| Your goal |
Return all of the records below verbatim.

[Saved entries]
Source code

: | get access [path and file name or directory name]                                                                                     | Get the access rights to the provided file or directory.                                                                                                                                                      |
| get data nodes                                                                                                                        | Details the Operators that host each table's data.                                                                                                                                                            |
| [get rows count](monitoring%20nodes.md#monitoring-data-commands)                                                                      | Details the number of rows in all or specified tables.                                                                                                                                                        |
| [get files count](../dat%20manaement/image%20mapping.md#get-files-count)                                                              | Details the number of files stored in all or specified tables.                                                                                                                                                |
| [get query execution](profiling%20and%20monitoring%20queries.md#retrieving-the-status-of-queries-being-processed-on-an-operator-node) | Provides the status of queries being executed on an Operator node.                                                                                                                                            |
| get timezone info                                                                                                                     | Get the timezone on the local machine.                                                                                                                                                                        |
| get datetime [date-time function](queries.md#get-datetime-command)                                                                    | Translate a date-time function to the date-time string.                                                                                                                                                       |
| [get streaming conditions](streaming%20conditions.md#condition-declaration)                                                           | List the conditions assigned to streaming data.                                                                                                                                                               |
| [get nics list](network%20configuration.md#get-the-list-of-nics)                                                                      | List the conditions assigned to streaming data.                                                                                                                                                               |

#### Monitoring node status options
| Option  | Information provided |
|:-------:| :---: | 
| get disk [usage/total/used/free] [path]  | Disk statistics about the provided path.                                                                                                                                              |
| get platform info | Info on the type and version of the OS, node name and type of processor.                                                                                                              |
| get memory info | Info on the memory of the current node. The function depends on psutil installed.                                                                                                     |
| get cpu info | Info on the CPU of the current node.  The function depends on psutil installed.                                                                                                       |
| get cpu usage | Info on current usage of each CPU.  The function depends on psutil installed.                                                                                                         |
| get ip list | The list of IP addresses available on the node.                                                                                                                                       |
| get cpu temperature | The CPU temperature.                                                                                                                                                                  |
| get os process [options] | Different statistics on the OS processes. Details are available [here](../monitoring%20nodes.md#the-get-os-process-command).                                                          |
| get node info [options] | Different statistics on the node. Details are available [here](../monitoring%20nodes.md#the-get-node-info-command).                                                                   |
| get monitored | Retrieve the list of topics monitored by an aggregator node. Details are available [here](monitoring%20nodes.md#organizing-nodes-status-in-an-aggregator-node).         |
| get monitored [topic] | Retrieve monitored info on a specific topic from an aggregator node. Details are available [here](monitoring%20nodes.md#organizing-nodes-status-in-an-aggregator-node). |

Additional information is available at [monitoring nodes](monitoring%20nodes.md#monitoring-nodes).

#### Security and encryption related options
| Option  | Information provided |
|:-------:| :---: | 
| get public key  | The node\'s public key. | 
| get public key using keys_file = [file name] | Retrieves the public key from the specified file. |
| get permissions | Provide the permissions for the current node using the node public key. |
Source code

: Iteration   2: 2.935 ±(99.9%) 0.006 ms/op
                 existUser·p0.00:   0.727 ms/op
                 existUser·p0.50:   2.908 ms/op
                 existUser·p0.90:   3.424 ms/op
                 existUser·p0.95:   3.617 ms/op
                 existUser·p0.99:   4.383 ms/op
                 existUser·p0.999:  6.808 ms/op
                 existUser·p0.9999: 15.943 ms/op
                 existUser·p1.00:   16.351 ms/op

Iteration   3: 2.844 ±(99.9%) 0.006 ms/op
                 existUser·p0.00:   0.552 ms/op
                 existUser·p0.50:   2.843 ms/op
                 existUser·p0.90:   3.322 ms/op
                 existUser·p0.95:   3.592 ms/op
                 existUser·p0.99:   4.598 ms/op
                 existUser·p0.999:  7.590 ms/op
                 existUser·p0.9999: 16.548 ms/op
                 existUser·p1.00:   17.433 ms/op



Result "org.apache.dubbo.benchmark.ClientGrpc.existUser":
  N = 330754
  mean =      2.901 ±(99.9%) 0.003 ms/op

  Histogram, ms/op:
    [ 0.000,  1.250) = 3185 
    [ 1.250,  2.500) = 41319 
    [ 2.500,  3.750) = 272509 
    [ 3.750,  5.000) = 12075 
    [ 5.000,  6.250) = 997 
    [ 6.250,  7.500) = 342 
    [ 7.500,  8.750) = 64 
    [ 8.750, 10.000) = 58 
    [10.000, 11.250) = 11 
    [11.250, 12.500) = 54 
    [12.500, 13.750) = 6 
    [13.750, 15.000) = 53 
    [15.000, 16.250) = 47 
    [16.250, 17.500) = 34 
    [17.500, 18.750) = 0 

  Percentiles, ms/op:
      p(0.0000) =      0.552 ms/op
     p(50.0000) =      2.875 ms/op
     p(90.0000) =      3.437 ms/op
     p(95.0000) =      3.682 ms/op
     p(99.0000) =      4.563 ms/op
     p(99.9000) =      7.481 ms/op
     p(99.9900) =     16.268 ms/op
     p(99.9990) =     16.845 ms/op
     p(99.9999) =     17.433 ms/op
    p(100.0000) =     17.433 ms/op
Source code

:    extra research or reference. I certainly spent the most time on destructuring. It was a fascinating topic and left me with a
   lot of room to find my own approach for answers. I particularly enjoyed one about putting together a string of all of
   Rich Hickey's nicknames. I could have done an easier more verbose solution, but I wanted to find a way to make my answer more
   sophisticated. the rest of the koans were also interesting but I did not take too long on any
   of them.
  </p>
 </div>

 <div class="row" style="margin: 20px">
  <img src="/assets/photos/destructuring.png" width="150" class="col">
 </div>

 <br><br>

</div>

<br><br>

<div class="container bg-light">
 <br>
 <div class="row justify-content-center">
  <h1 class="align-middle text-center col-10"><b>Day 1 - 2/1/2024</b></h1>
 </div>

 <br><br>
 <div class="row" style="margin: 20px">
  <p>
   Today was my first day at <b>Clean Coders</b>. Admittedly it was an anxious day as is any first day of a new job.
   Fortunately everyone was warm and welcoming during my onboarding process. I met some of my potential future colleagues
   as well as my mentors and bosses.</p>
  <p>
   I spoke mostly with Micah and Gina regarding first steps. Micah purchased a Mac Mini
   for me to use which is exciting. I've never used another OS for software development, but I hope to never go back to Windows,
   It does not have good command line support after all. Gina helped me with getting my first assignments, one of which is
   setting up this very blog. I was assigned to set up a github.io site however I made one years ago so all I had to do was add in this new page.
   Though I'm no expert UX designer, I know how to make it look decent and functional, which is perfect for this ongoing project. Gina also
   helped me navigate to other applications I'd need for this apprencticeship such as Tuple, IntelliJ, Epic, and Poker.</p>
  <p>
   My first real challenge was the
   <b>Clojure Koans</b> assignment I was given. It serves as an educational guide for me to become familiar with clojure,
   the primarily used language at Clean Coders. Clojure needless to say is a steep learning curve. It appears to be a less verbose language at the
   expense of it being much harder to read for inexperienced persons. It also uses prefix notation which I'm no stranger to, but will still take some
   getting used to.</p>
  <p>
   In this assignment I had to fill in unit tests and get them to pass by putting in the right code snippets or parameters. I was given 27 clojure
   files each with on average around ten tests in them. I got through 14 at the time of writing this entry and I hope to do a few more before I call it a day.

| Solved problem |
Source code

: | get access [path and file name or directory name]                                                                                     | Get the access rights to the provided file or directory.                                                                                                                                                      |
| get data nodes                                                                                                                        | Details the Operators that host each table's data.                                                                                                                                                            |
| [get rows count](monitoring%20nodes.md#monitoring-data-commands)                                                                      | Details the number of rows in all or specified tables.                                                                                                                                                        |
| [get files count](../dat%20manaement/image%20mapping.md#get-files-count)                                                              | Details the number of files stored in all or specified tables.                                                                                                                                                |
| [get query execution](profiling%20and%20monitoring%20queries.md#retrieving-the-status-of-queries-being-processed-on-an-operator-node) | Provides the status of queries being executed on an Operator node.                                                                                                                                            |
| get timezone info                                                                                                                     | Get the timezone on the local machine.                                                                                                                                                                        |
| get datetime [date-time function](queries.md#get-datetime-command)                                                                    | Translate a date-time function to the date-time string.                                                                                                                                                       |
| [get streaming conditions](streaming%20conditions.md#condition-declaration)                                                           | List the conditions assigned to streaming data.                                                                                                                                                               |
| [get nics list](network%20configuration.md#get-the-list-of-nics)                                                                      | List the conditions assigned to streaming data.                                                                                                                                                               |

#### Monitoring node status options
| Option  | Information provided |
|:-------:| :---: | 
| get disk [usage/total/used/free] [path]  | Disk statistics about the provided path.                                                                                                                                              |
| get platform info | Info on the type and version of the OS, node name and type of processor.                                                                                                              |
| get memory info | Info on the memory of the current node. The function depends on psutil installed.                                                                                                     |
| get cpu info | Info on the CPU of the current node.  The function depends on psutil installed.                                                                                                       |
| get cpu usage | Info on current usage of each CPU.  The function depends on psutil installed.                                                                                                         |
| get ip list | The list of IP addresses available on the node.                                                                                                                                       |
| get cpu temperature | The CPU temperature.                                                                                                                                                                  |
| get os process [options] | Different statistics on the OS processes. Details are available [here](../monitoring%20nodes.md#the-get-os-process-command).                                                          |
| get node info [options] | Different statistics on the node. Details are available [here](../monitoring%20nodes.md#the-get-node-info-command).                                                                   |
| get monitored | Retrieve the list of topics monitored by an aggregator node. Details are available [here](monitoring%20nodes.md#organizing-nodes-status-in-an-aggregator-node).         |
| get monitored [topic] | Retrieve monitored info on a specific topic from an aggregator node. Details are available [here](monitoring%20nodes.md#organizing-nodes-status-in-an-aggregator-node). |

Additional information is available at [monitoring nodes](monitoring%20nodes.md#monitoring-nodes).

#### Security and encryption related options
| Option  | Information provided |
|:-------:| :---: | 
| get public key  | The node\'s public key. | 
| get public key using keys_file = [file name] | Retrieves the public key from the specified file. |
| get permissions | Provide the permissions for the current node using the node public key. |
Source code

: Iteration   2: 2.935 ±(99.9%) 0.006 ms/op
                 existUser·p0.00:   0.727 ms/op
                 existUser·p0.50:   2.908 ms/op
                 existUser·p0.90:   3.424 ms/op
                 existUser·p0.95:   3.617 ms/op
                 existUser·p0.99:   4.383 ms/op
                 existUser·p0.999:  6.808 ms/op
                 existUser·p0.9999: 15.943 ms/op
                 existUser·p1.00:   16.351 ms/op

Iteration   3: 2.844 ±(99.9%) 0.006 ms/op
                 existUser·p0.00:   0.552 ms/op
                 existUser·p0.50:   2.843 ms/op
                 existUser·p0.90:   3.322 ms/op
                 existUser·p0.95:   3.592 ms/op
                 existUser·p0.99:   4.598 ms/op
                 existUser·p0.999:  7.590 ms/op
                 existUser·p0.9999: 16.548 ms/op
                 existUser·p1.00:   17.433 ms/op



Result "org.apache.dubbo.benchmark.ClientGrpc.existUser":
  N = 330754
  mean =      2.901 ±(99.9%) 0.003 ms/op

  Histogram, ms/op:
    [ 0.000,  1.250) = 3185 
    [ 1.250,  2.500) = 41319 
    [ 2.500,  3.750) = 272509 
    [ 3.750,  5.000) = 12075 
    [ 5.000,  6.250) = 997 
    [ 6.250,  7.500) = 342 
    [ 7.500,  8.750) = 64 
    [ 8.750, 10.000) = 58 
    [10.000, 11.250) = 11 
    [11.250, 12.500) = 54 
    [12.500, 13.750) = 6 
    [13.750, 15.000) = 53 
    [15.000, 16.250) = 47 
    [16.250, 17.500) = 34 
    [17.500, 18.750) = 0 

  Percentiles, ms/op:
      p(0.0000) =      0.552 ms/op
     p(50.0000) =      2.875 ms/op
     p(90.0000) =      3.437 ms/op
     p(95.0000) =      3.682 ms/op
     p(99.0000) =      4.563 ms/op
     p(99.9000) =      7.481 ms/op
     p(99.9900) =     16.268 ms/op
     p(99.9990) =     16.845 ms/op
     p(99.9999) =     17.433 ms/op
    p(100.0000) =     17.433 ms/op
Source code

:    extra research or reference. I certainly spent the most time on destructuring. It was a fascinating topic and left me with a
   lot of room to find my own approach for answers. I particularly enjoyed one about putting together a string of all of
   Rich Hickey's nicknames. I could have done an easier more verbose solution, but I wanted to find a way to make my answer more
   sophisticated. the rest of the koans were also interesting but I did not take too long on any
   of them.
  </p>
 </div>

 <div class="row" style="margin: 20px">
  <img src="/assets/photos/destructuring.png" width="150" class="col">
 </div>

 <br><br>

</div>

<br><br>

<div class="container bg-light">
 <br>
 <div class="row justify-content-center">
  <h1 class="align-middle text-center col-10"><b>Day 1 - 2/1/2024</b></h1>
 </div>

 <br><br>
 <div class="row" style="margin: 20px">
  <p>
   Today was my first day at <b>Clean Coders</b>. Admittedly it was an anxious day as is any first day of a new job.
   Fortunately everyone was warm and welcoming during my onboarding process. I met some of my potential future colleagues
   as well as my mentors and bosses.</p>
  <p>
   I spoke mostly with Micah and Gina regarding first steps. Micah purchased a Mac Mini
   for me to use which is exciting. I've never used another OS for software development, but I hope to never go back to Windows,
   It does not have good command line support after all. Gina helped me with getting my first assignments, one of which is
   setting up this very blog. I was assigned to set up a github.io site however I made one years ago so all I had to do was add in this new page.
   Though I'm no expert UX designer, I know how to make it look decent and functional, which is perfect for this ongoing project. Gina also
   helped me navigate to other applications I'd need for this apprencticeship such as Tuple, IntelliJ, Epic, and Poker.</p>
  <p>
   My first real challenge was the
   <b>Clojure Koans</b> assignment I was given. It serves as an educational guide for me to become familiar with clojure,
   the primarily used language at Clean Coders. Clojure needless to say is a steep learning curve. It appears to be a less verbose language at the
   expense of it being much harder to read for inexperienced persons. It also uses prefix notation which I'm no stranger to, but will still take some
   getting used to.</p>
  <p>
   In this assignment I had to fill in unit tests and get them to pass by putting in the right code snippets or parameters. I was given 27 clojure
   files each with on average around ten tests in them. I got through 14 at the time of writing this entry and I hope to do a few more before I call it a day.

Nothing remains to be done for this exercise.